在执行搜索之前,我们准备了一份数据,可以通过curl来下载。下面的代码将会下载文件,并将其添加到我们的数据库中
curl https://gitee.com/timczm/el-learning/raw/master/account.json -o account.json
curl -H "Content-Type: application/json" -XPOST "localhost:9200/bank/_bulk?pretty&refresh" --data-binary "@accounts.json"

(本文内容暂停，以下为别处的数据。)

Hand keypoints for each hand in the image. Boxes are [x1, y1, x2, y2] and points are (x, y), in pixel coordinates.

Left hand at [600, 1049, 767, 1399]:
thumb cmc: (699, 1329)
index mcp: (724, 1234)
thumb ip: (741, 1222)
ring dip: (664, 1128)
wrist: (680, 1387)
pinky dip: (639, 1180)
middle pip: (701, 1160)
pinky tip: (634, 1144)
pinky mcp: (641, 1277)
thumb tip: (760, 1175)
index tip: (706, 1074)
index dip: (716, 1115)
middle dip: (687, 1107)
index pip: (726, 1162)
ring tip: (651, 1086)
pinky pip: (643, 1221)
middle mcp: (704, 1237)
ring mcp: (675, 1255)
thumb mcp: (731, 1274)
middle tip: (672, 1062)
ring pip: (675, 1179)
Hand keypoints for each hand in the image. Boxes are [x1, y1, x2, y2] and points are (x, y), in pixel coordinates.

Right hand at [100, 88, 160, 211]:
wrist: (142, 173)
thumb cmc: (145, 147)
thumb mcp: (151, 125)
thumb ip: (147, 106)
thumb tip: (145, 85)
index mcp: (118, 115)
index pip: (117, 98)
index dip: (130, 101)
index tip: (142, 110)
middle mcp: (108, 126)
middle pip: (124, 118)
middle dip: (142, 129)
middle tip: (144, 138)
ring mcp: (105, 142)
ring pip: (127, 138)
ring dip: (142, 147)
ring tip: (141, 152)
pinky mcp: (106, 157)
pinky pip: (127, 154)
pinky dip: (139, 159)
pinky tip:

curl "localhost:9200/_cat/indices?v"
如果一切顺利,结果如下
health status index uuid pri rep docs.count docs.deleted store.size pri.store.size
yellow open bank Gr6RiYrNS9yst0QX6mR2Nw 1 1 1000 0 381.9kb 381.9kb
随后,先进行一个简单的搜索来获取所有在bank中的数据。
curl -X GET "localhost:9200/bank/_search?pretty" -H 'Content-Type: application/json' -d'
{
"query": { "match_all": {} },
"sort": [
{ "account_number": "asc" }
]
}
'
结果如下,hits
中会返回匹配你的查询条件的前10条数据。
{
"took" : 6,
"timed_out" : false,
"_shards" : {
"total" : 1,
"successful" : 1,
"skipped" : 0,
"failed" : 0
},
"hits" : {
"total" : {
"value" : 1000,
"relation" : "eq"
},
"max_score" : null,
"hits" : [
{
"_index" : "bank",
"_type" : "_doc",
"_id" : "0",
"_score" : null,
"_source" : { "account_number" : 0, "balance" : 16623, "firstname" : "Bradshaw", "lastname" : "Mckenzie", "age" : 29, "gender" : "F", "address" : "244 Columbus Place", "employer" : "Euron", "email" : "bradshawmckenzie@euron.com", "city" : "Hobucken", "state" : "CO" },
"sort" : [ 0 ]
},
{
"_index" : "bank",
"_type" : "_doc",
"_id" : "1",
"_score" : null,
"_source" : { "account_number" : 1, "balance" : 39225, "firstname" : "Amber", "lastname" : "Duke", "age" : 32, "gender" : "M", "address" : "880 Holmes Lane", "employer" : "Pyrami", "email" : "amberduke@pyrami.com", "city" : "Brogan", "state" : "IL" },
"sort" : [ 1 ]
},
{
"_index" : "bank",
"_type" : "_doc",
"_id" : "2",
"_score" : null,
"_source" : {
"account_number" : 2,
"balance" : 28838,
"firstname" : "Roberta",
"lastname" : "Bender",
"age" : 22,
"gender" : "F",
"address" : "560 Kingsway Place",
"employer" : "Chillium",
"email" : "robertabender@chillium.com",
"city" : "Bennett",
"state" : "LA"
},
"sort" : [
2
]
}, {...}
]
}
}
该相应会提供如下信息:
took
- 花了多少时间在搜索上,单位:毫秒timed_out
- 查询的过程是否超时_shards
- 有多少的分片被搜索到了以及成功,失败或跳过了多少个分片。max_score
- 找到的所有文档中,相关性最高的数据的得分(相关性分数)hits.total.value
- 找到了多少个满足要求的数据hits.sort
- 文档的排序位置(不按相关性得分排序时)hits._score
- 文档的相关性得分(使用match_all的时候不适用)
同样的,刚刚的查询也是支持区间查询的。如下代码可以帮助你进行区间查询,from代表了起始的位置,size代表了你需要查询的数据量,如果你曾经使用过mysql之类的关系型数据库,那么该过程和 select * from table limit 10, 10
非常类似。
curl -X GET "localhost:9200/bank/_search?pretty" -H 'Content-Type: application/json' -d'
{
"query": { "match_all": {} },
"sort": [
{ "account_number": "asc" }
],
"from": 10,
"size": 10
}
'
随后,你就可以获取到需要的数据。当然,现在还可以做一点更为有意思的查询。接下来就要介绍 match 语句。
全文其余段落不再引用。